Reprise de la touchante adaptation du roman de Romain Gary que signe Simon Delattre, complice de longue date du Théâtre de Sartrouville. Entre théâtre, marionnettes et musique, il mêle habilement onirisme, poésie et fantaisie.
Du bout des lèvres, de Barbara, en ouverture : en trois pas et quelques accords de guitare, Nabila Mekkid suggère l’ambiance du Belleville des années 1970, qui sert de décor à la vie de Momo. Le « fils de pute » a été recueilli dans le clandé pour orphelins tenu par Madame Rosa, ancienne prostituée qui élève les petits des autres. Madame Rosa n’est pas la mère de Momo, de même que Monsieur Hamil n’est pas son père, et l’enfant d’origine arabe qui a appris à réciter les prières juives ignore quasi tout de sa parentèle. Mieux que le droit du sang, mieux aussi que le droit du sol, c’est celui du cœur qui scelle les attachements : Romain Gary le dit trente ans après la Shoah, dont Madame Rosa est rescapée, et Simon Delattre le rappelle aujourd’hui.
L’amour et rien d’autre
« Est-ce qu’on peut vivre sans amour ? » : telle est la question qui taraude Momo. Le spectacle de Simon Delattre y répond avec douceur, sans emphase, sans élans démonstratifs ni exaltation rhétorique. Tout est dans l’évidence de la bonté qui émane de ces personnages dont les corps trop gros ou trop longs cachent des cœurs palpitants et affectueux.

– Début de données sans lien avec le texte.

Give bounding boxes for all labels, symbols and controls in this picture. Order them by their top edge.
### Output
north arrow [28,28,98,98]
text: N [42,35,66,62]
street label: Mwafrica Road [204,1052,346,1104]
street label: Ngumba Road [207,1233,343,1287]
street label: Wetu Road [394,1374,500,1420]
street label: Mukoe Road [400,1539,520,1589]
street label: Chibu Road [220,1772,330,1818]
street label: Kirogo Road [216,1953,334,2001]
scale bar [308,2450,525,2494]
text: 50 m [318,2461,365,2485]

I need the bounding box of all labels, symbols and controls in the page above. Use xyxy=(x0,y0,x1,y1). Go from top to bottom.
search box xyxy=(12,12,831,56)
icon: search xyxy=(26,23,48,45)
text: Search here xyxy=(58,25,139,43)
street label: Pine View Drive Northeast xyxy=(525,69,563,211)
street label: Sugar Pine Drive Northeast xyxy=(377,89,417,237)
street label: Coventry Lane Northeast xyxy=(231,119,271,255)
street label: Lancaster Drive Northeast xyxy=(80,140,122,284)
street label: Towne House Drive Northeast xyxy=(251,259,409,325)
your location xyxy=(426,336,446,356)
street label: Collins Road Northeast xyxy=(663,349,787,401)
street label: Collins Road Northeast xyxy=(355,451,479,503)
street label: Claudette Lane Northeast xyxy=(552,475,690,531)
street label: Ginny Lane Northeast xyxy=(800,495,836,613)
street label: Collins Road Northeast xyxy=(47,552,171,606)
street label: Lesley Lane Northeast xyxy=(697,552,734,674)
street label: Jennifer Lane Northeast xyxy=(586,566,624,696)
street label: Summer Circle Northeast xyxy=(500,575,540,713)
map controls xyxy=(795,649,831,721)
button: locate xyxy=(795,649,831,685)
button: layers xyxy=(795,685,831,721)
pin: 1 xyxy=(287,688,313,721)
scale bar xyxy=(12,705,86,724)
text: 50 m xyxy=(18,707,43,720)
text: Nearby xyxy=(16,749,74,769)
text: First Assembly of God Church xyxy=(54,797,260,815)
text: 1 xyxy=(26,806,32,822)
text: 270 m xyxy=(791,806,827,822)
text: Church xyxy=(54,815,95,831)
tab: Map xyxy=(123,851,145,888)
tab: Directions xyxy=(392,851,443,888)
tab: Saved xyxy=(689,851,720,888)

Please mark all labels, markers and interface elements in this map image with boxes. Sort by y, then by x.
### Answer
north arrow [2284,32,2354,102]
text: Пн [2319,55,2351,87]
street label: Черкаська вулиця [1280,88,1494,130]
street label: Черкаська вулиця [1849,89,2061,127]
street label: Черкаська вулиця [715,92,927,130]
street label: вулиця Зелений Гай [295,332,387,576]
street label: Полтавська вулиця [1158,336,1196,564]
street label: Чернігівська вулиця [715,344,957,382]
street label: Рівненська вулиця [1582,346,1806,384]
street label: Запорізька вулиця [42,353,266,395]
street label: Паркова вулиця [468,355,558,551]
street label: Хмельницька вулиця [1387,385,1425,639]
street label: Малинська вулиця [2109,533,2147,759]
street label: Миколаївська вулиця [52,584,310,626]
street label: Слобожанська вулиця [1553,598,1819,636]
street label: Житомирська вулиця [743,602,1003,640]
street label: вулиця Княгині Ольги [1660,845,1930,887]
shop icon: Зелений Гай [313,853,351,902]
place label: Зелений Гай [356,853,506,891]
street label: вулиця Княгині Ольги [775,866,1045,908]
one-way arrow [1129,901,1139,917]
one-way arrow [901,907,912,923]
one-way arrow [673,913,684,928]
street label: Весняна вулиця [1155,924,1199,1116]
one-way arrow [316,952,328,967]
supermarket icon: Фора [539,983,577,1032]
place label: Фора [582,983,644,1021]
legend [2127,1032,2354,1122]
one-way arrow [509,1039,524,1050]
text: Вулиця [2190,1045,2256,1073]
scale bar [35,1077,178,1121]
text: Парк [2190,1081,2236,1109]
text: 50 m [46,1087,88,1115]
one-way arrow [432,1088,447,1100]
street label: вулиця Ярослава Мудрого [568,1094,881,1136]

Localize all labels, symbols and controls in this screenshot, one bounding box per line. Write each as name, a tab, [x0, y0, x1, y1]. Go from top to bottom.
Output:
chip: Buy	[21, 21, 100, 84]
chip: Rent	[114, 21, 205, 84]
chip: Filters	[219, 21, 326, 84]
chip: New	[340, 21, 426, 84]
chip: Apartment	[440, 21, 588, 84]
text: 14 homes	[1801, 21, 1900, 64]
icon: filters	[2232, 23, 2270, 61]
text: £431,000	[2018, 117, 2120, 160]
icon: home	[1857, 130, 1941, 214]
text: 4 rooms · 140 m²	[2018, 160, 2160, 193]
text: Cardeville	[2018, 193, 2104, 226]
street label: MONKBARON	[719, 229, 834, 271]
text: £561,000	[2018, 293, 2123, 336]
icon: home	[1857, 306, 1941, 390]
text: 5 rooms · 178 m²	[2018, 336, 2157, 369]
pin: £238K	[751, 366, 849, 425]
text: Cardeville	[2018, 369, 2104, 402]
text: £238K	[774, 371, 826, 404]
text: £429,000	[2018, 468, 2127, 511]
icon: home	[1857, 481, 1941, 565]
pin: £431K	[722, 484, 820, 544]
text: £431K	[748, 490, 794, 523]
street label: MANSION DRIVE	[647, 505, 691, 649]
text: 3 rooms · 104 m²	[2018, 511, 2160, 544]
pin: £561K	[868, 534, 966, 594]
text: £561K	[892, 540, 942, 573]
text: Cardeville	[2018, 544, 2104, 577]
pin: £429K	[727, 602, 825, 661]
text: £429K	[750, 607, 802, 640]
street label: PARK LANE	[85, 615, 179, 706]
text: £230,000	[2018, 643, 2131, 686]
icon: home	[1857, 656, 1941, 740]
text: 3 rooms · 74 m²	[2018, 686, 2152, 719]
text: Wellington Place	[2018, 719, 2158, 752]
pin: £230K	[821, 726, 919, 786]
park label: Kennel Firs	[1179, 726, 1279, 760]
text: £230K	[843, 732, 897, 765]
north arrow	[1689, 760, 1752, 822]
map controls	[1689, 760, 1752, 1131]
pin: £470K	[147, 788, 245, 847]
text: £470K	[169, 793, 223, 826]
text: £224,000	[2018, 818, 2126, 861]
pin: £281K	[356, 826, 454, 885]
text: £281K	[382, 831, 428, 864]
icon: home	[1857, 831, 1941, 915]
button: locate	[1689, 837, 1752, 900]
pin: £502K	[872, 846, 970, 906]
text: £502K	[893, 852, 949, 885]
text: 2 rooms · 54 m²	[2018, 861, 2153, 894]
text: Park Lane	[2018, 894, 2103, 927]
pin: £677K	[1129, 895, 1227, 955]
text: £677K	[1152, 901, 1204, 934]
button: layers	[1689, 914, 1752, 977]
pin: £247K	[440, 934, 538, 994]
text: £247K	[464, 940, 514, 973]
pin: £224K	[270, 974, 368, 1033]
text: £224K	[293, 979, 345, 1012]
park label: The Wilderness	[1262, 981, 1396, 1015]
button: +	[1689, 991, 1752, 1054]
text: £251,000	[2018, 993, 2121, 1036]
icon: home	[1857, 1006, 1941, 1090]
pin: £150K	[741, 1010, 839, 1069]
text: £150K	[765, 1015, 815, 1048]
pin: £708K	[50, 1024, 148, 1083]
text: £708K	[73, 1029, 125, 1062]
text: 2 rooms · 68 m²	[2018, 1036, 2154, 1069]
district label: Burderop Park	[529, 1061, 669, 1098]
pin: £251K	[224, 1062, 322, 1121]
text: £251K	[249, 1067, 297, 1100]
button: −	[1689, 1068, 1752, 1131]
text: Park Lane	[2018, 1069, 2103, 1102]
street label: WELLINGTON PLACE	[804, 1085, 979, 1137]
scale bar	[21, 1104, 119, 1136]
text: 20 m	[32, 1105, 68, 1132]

Le tout petit appartement de Madame Rosa, l’interminable escalier qui y mène, les trognes cabossées des marionnettes, les loupiottes qui éclairent la planque où Madame Rosa se réfugie lorsque revient l’angoisse des rafles : l’ensemble compose un univers poétique et rêveur qui ressemble à une boîte à musique ouverte par un enfant rieur et émerveillé.